CDKitchen Cooking Columnist Pamela Chester
About author / Pamela Chester

Mom of two; graduate French Culinary Institute; kids cooking program instructor; Master's degree in food studies. Creates kid friendly foods and loves her slow cooker.


We just returned from a fun night at the local country fair. It’s just a small annual event to support the resident fire company but still features lots of good eatin’ treats. When taking another look at some of the stomach churning rides I enjoyed so much as a kid, now I don’t understand how one can even think about eating after riding some of them. But that is just what we used to do, and we were happy to continue the eating part of the tradition this year with the likes of funnel cake, fresh squeezed lemonade and corn dogs.

There’s also a pie eating contest along with all the other fun games, animal husbandry, and activities such as a dunk tank. The longest line is not for the zipper ride, but for the fresh fried donuts, for which people come from miles around to scoop up by the dozen.

Fairs that showcase our country's agricultural roots are typical throughout the land and food plays a major role in the fair experience everywhere. I’ve been to a couple other larger regional agricultural fairs and one state fair and enjoyed sampling some of the local foods such as fresh squeezed orange juice at the Florida State Fair. My absolute favorite fair however was in mid coast Maine where one can find all types of just-caught seafood and mile after mile of blueberry offerings, from preserves to pies. We sure did have fun sampling all the blue ribbon winners!

With all manner of fried food, the country fair motto seems to be, “if you deep fry it, they will come.” Fresh fried Oreos and Twinkies are standard fare at the fair but some localities have started to offer even more exotic fried treats: avocado in California, alligator in Louisiana, fried breakfast cereal, or the donut burger, to really bust your diet.

Bacon lovers will be glad to know that they can find chicken fried bacon on the menu at the Texas State Fair, along with deep fried cola. If the cola doesn’t quench your thirst, then perhaps you’ll be interested in deep fried Kool Aid in San Diego. But the award for least heart healthy goes to Wisconsin with deep fried butter. So the lesson here is that if it’s edible, it can be fried.

The key to most fair food is that it can be eaten out of hand, simple foods like corn on the cob, watermelon slices, cotton candy, fried pickles, corn dogs, or many more elaborate treats. In Minnesota, you can have a complete double fisted meal with spaghetti and meatballs on a stick and chocolate dipped key lime pie on a stick. One thing is for sure, although it can be lots of fun, this fair food is not diet food!
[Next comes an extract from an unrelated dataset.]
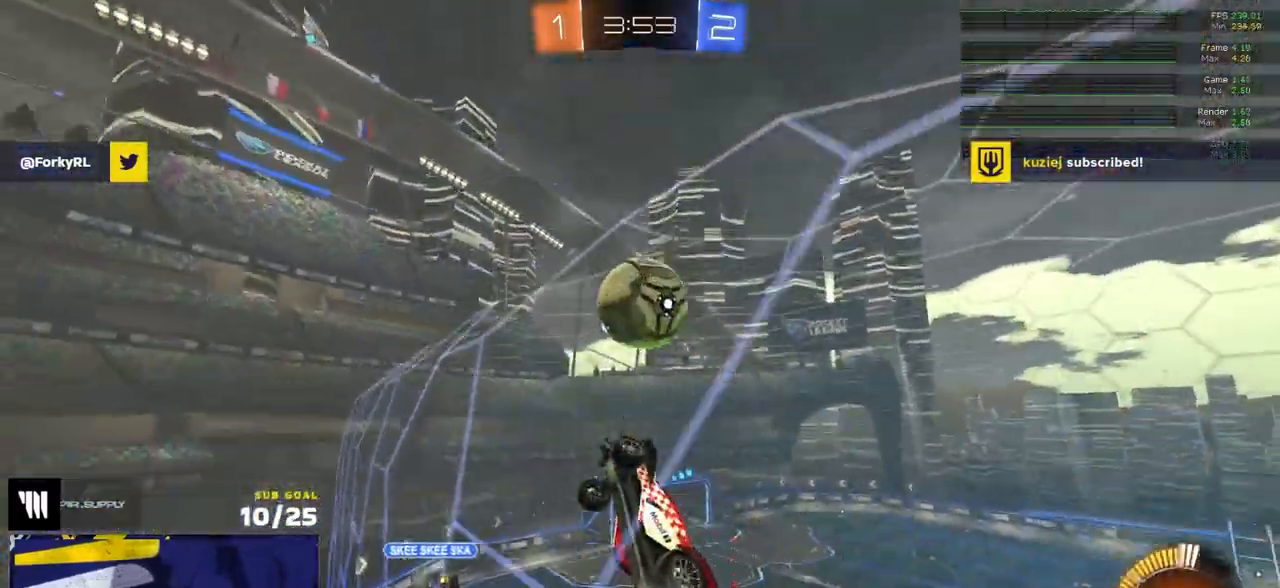
{"buttons": ["L3"], "left_stick": "down-left", "right_stick": "center", "events": [[150, "A", "down"], [150, "L2", "down"], [167, "R2", "up"], [233, "left_stick", "down-right"], [267, "L2", "up"], [300, "L3", "down"], [300, "R1", "down"], [333, "R2", "down"], [350, "A", "up"], [383, "R2", "up"], [417, "left_stick", "down-left"], [483, "R1", "up"]]}
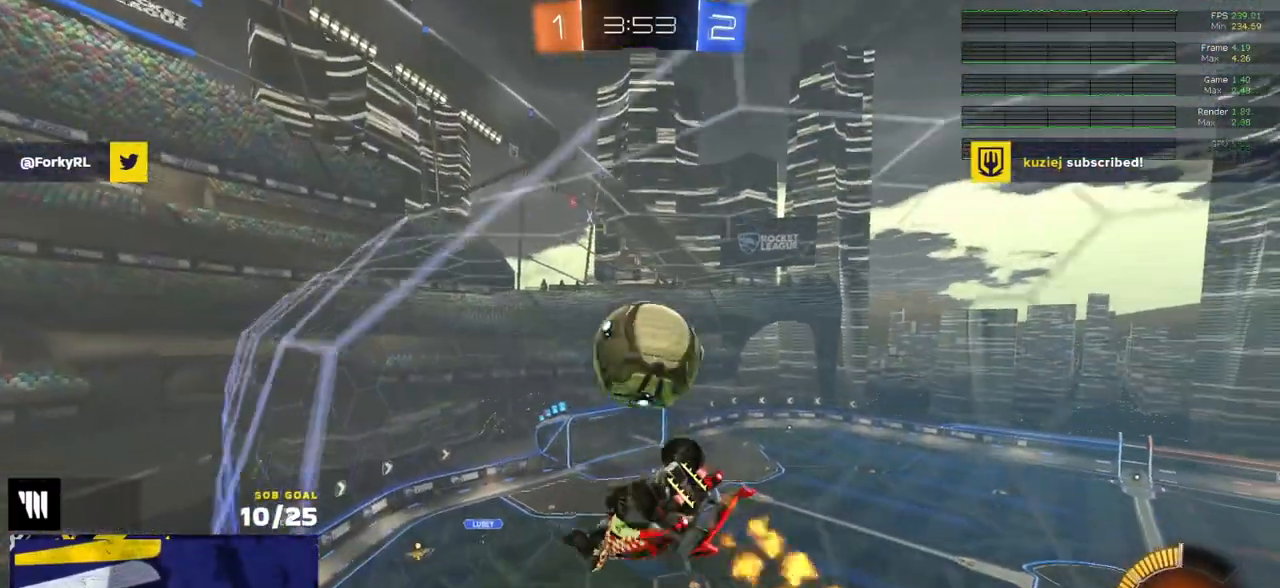
{"buttons": ["L1"], "left_stick": "left", "right_stick": "center", "events": [[17, "L1", "down"], [150, "L3", "up"], [167, "R1", "down"], [250, "R1", "up"], [300, "R1", "down"], [383, "R1", "up"], [400, "left_stick", "left"]]}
Then there are all those fun food activities like carved butter competitions, homegrown fruit and veggie judging, jellies and preserves contests, and Delaware’s Punkin’ Chunkin’ in which pumpkins are hurled by various mechanical methods in a distance competition.

You can try recreating the local fair at home with some easy treats like fresh popped corn or corn on the cob on a stick, hot dogs or corn dogs, skewered fruit cubes, and apple fritters dusted with powdered sugar. Maybe even stage a pie contest with pies made with local in-season fruit. I know I would enter my mom’s recipe for blueberry cream cheese pie.

What are some of your favorite country fair treats?



Blueberry Cream Cheese Pie

photo of Blueberry Cream Cheese Pie


Get the recipe for Blueberry Cream Cheese Pie


Made with whipped cream, pie shell, whipped topping, blueberries, water, cornstarch, sugar, lemon juice, cream cheese, powdered sugar


Serves/Makes: 8

  • 4 cups blueberries
  • 3/4 cup water
  • 4 tablespoons cornstarch
  • 1 cup sugar
  • 1 tablespoon lemon juice
  • 1 package (6 ounce size) cream cheese, softened
  • 1/2 cup powdered sugar
  • 2 cups frozen non-dairy whipped topping, thawed
  • 1 (9 inch size) baked pie shell
  • whipped cream, optional

Combine half of the blueberries with the water in a saucepan over medium heat. Bring to a simmer and let cook for 3-4 minutes.

Mix together the cornstarch and sugar then stir the mixture into the fruit. Cook, stirring constantly, until the sauce has thickened. Stir in the lemon juice.

Remove the pan from the heat and stir in the remaining blueberries. Set the pan aside to cool.

Combine the cream cheese and powdered sugar in a mixing bowl. Beat on medium speed with an electric mixer until smooth. Fold the whipped topping into the cream cheese mixture by hand.

Spread the cream cheese mixture in the bottom of the baked pie crust. Top with the berry sauce. Place in the refrigerator and chill for 1-2 hours. Serve the pie with whipped cream if desired.